Activity> Pull every line from the records that has the word "leaves" in it.

Material shown>
- - - - - - -

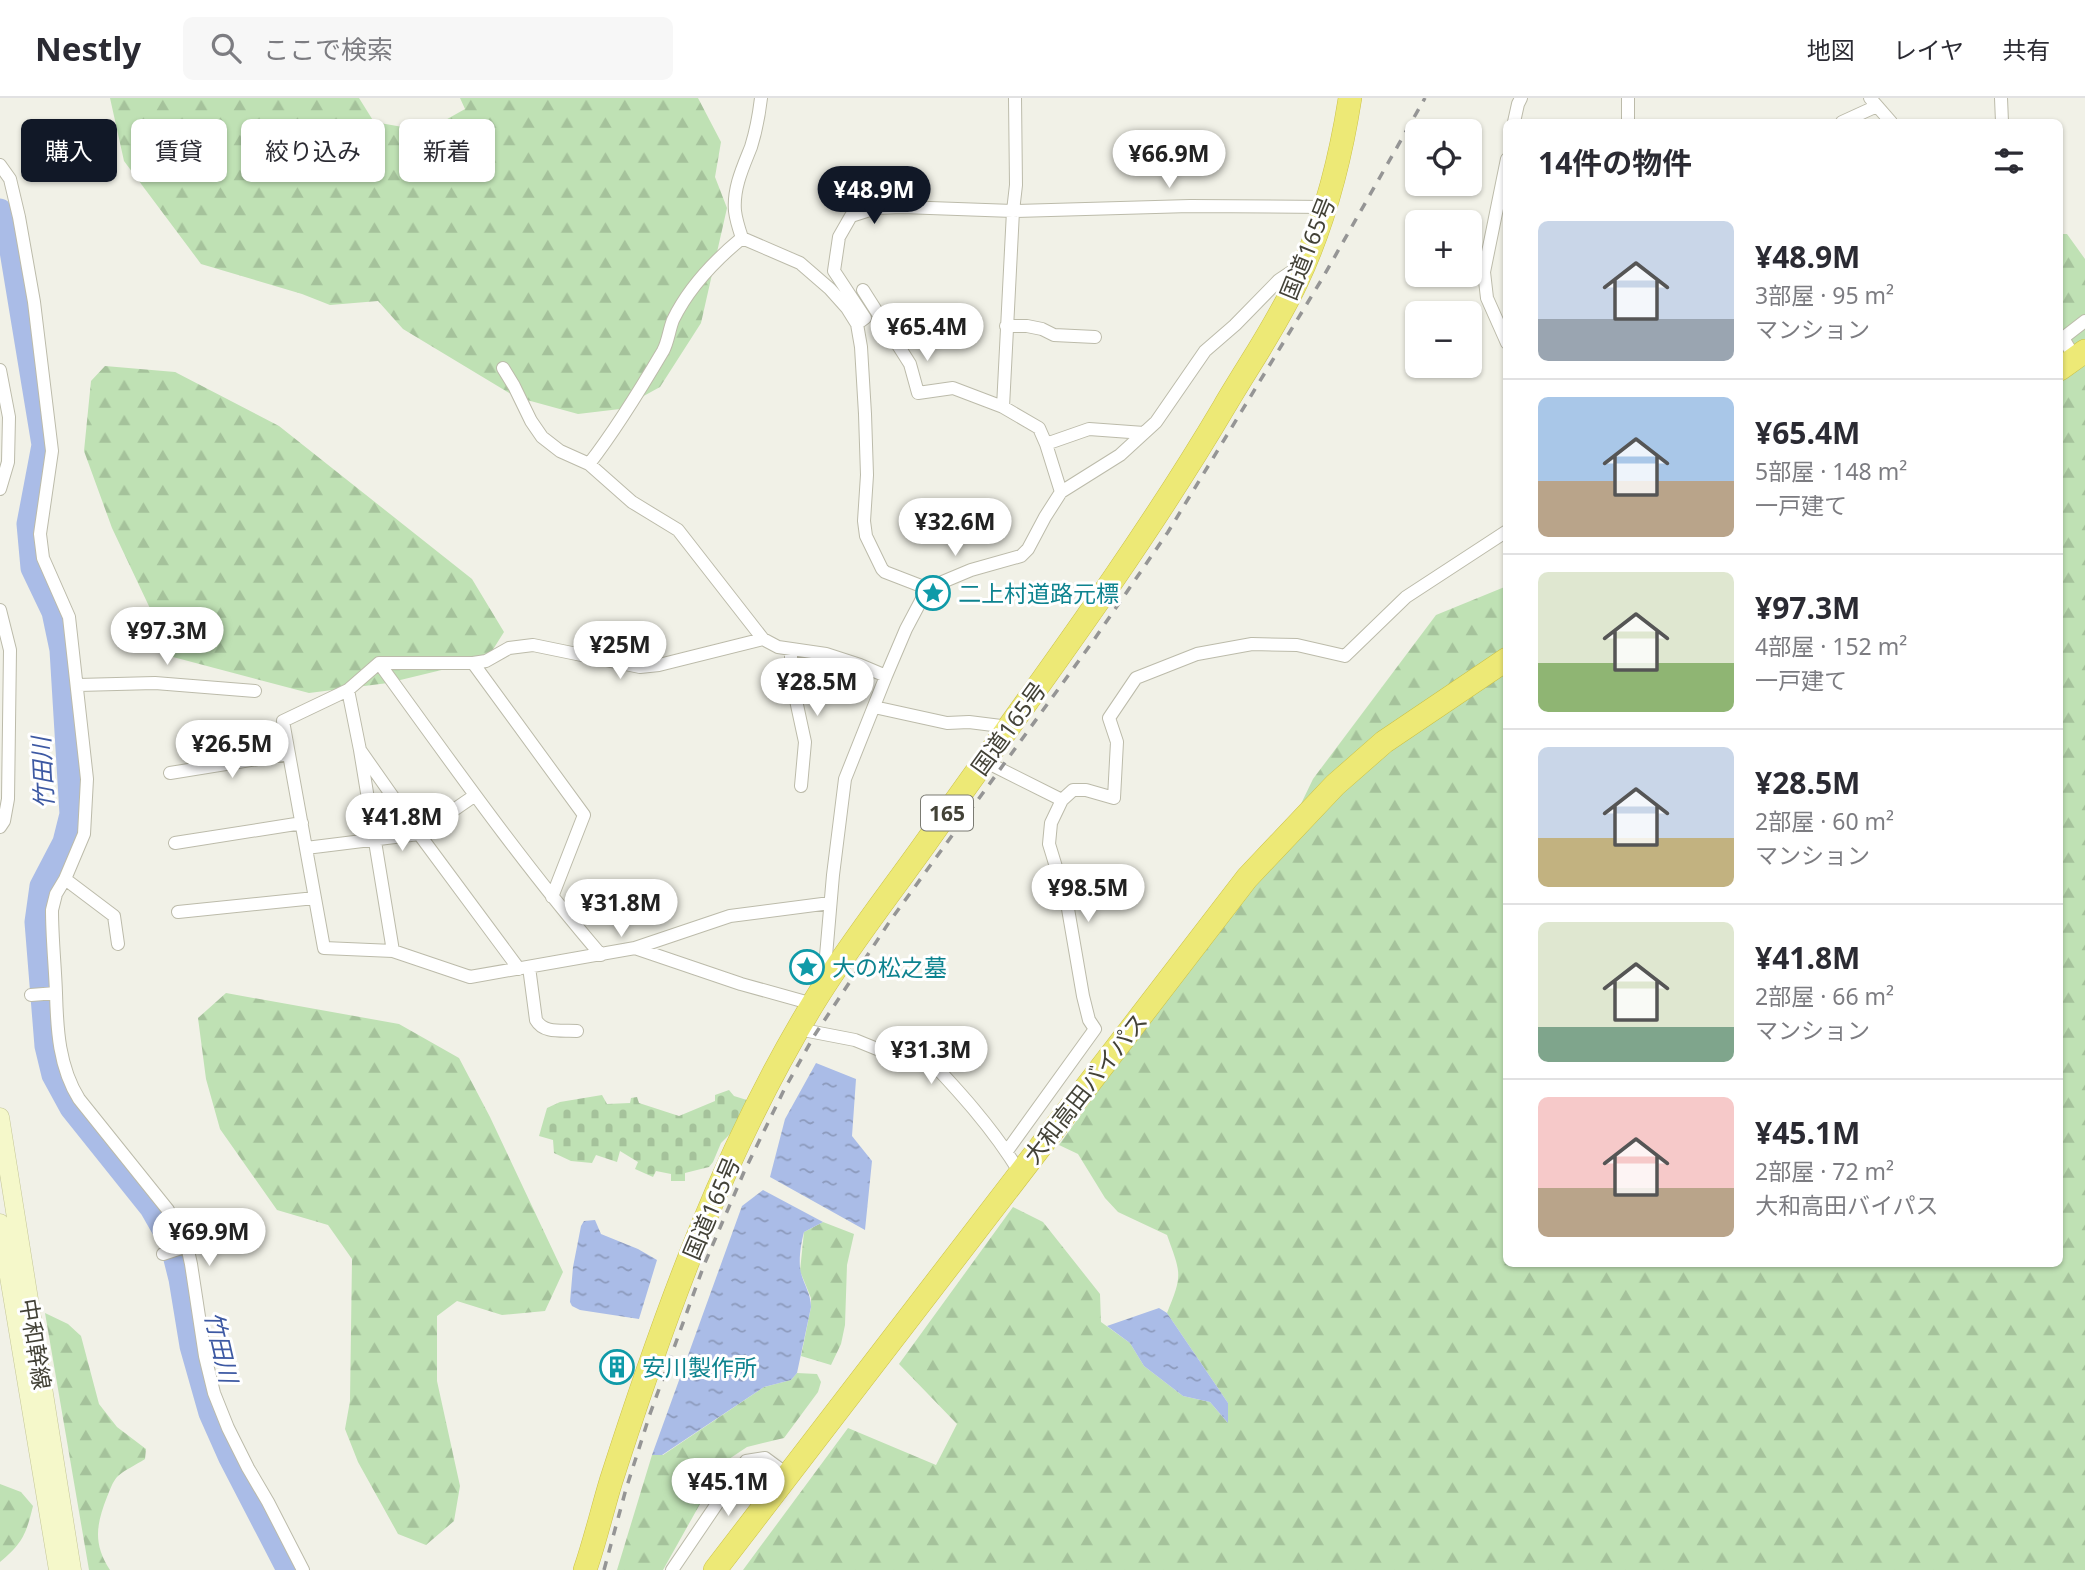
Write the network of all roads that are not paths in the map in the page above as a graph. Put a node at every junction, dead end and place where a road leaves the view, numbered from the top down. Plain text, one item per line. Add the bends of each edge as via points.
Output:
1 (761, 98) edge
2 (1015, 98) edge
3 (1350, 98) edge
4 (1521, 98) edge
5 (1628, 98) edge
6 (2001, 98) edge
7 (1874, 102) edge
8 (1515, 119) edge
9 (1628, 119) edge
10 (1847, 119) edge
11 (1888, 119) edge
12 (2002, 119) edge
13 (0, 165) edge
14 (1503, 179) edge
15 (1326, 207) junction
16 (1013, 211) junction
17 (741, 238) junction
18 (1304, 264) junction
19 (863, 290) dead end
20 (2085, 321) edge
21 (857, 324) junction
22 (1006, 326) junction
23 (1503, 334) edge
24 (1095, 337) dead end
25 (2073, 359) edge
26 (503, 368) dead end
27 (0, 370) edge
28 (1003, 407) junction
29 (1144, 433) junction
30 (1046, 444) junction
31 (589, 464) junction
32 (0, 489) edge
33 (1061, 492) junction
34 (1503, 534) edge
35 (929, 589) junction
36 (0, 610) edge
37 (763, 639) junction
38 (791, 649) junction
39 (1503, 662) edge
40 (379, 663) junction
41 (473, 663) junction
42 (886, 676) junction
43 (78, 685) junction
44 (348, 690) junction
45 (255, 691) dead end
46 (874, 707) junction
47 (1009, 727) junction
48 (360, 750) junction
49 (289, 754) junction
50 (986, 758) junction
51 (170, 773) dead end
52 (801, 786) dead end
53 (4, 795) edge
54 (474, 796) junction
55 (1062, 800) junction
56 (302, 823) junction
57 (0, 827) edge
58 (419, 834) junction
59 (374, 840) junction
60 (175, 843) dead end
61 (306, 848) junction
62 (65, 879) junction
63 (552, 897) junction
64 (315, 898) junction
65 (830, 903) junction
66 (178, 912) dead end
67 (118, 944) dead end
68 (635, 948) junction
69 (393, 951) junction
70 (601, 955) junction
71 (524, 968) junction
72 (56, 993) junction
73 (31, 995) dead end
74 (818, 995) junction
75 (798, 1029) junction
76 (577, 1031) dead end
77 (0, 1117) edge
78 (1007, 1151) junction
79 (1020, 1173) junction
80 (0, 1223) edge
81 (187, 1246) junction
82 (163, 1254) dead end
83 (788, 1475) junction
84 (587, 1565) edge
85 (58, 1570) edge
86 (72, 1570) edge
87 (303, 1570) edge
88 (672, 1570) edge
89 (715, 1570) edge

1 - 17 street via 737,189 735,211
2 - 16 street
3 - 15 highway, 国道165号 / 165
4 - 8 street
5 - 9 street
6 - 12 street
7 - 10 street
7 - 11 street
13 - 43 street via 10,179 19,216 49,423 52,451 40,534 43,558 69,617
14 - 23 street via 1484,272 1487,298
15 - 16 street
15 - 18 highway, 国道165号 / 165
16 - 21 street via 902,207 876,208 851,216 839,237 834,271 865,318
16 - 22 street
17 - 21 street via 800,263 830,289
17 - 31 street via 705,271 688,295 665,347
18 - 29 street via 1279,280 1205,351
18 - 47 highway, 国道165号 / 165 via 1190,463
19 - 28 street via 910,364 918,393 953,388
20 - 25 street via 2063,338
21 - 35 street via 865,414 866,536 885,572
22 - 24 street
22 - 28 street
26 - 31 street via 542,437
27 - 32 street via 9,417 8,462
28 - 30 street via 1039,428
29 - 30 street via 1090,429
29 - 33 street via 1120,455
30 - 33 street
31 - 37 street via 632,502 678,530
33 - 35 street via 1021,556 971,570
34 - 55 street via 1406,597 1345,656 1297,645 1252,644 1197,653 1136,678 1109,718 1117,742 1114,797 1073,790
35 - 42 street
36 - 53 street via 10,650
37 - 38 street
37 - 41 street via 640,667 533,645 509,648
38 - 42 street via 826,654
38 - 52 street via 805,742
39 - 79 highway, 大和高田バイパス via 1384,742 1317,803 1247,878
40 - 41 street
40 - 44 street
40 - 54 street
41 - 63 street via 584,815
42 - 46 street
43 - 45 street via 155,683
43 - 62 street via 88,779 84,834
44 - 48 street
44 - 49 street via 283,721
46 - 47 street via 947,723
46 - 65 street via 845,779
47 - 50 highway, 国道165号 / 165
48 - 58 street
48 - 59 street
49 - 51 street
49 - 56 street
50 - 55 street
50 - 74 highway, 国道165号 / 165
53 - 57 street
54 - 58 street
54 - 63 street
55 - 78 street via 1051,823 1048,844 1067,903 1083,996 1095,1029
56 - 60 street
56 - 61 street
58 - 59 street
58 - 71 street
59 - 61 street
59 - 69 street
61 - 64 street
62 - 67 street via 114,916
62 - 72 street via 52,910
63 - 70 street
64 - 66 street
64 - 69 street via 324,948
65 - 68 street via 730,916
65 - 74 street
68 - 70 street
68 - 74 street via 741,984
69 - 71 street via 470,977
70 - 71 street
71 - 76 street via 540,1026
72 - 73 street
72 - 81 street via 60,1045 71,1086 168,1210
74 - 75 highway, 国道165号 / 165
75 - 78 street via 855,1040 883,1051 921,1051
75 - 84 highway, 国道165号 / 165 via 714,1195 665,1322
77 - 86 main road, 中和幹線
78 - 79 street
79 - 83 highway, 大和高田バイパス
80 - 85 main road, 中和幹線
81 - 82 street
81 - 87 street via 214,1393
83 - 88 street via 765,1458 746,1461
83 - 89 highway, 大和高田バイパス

- - - - - - -

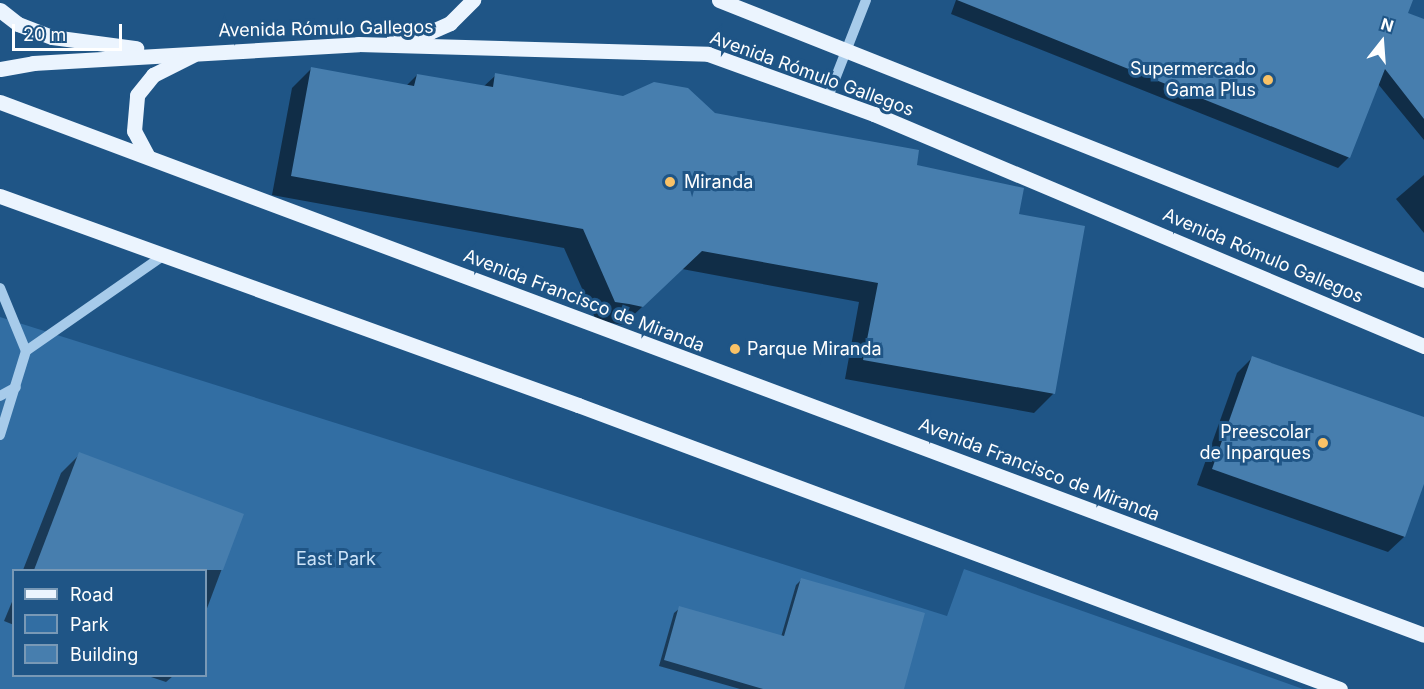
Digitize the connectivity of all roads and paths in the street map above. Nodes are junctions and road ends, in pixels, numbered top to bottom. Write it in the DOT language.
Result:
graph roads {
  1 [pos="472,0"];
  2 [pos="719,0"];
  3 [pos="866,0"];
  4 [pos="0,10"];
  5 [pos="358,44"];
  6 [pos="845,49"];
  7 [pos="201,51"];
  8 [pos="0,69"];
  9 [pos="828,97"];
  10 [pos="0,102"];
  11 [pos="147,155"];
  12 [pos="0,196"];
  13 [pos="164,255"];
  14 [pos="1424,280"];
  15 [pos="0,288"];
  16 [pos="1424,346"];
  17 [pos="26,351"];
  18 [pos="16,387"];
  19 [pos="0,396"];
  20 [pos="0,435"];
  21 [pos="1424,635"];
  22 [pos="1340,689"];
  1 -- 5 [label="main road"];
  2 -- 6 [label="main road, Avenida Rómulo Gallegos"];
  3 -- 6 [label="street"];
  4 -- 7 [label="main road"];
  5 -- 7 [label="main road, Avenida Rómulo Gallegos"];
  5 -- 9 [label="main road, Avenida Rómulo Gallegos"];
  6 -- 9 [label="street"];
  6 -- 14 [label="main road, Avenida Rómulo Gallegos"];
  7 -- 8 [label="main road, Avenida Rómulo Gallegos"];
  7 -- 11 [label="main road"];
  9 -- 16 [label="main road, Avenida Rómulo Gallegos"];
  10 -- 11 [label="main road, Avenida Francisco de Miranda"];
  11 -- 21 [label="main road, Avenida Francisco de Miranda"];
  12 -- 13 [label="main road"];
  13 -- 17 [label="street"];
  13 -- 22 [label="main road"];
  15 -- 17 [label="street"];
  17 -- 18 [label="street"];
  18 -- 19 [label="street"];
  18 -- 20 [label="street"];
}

- - - - - - -

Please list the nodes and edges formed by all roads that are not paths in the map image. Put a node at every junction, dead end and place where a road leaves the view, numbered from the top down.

- - - - - - -

Solution for this problem>
Write the network of all roads that are not paths in the map in the page above as a graph. Put a node at every junction, dead end and place where a road leaves the view, numbered from the top down. Plain text, one item per line. Add the bends of each edge as via points.
Please list the nodes and edges formed by all roads that are not paths in the map image. Put a node at every junction, dead end and place where a road leaves the view, numbered from the top down.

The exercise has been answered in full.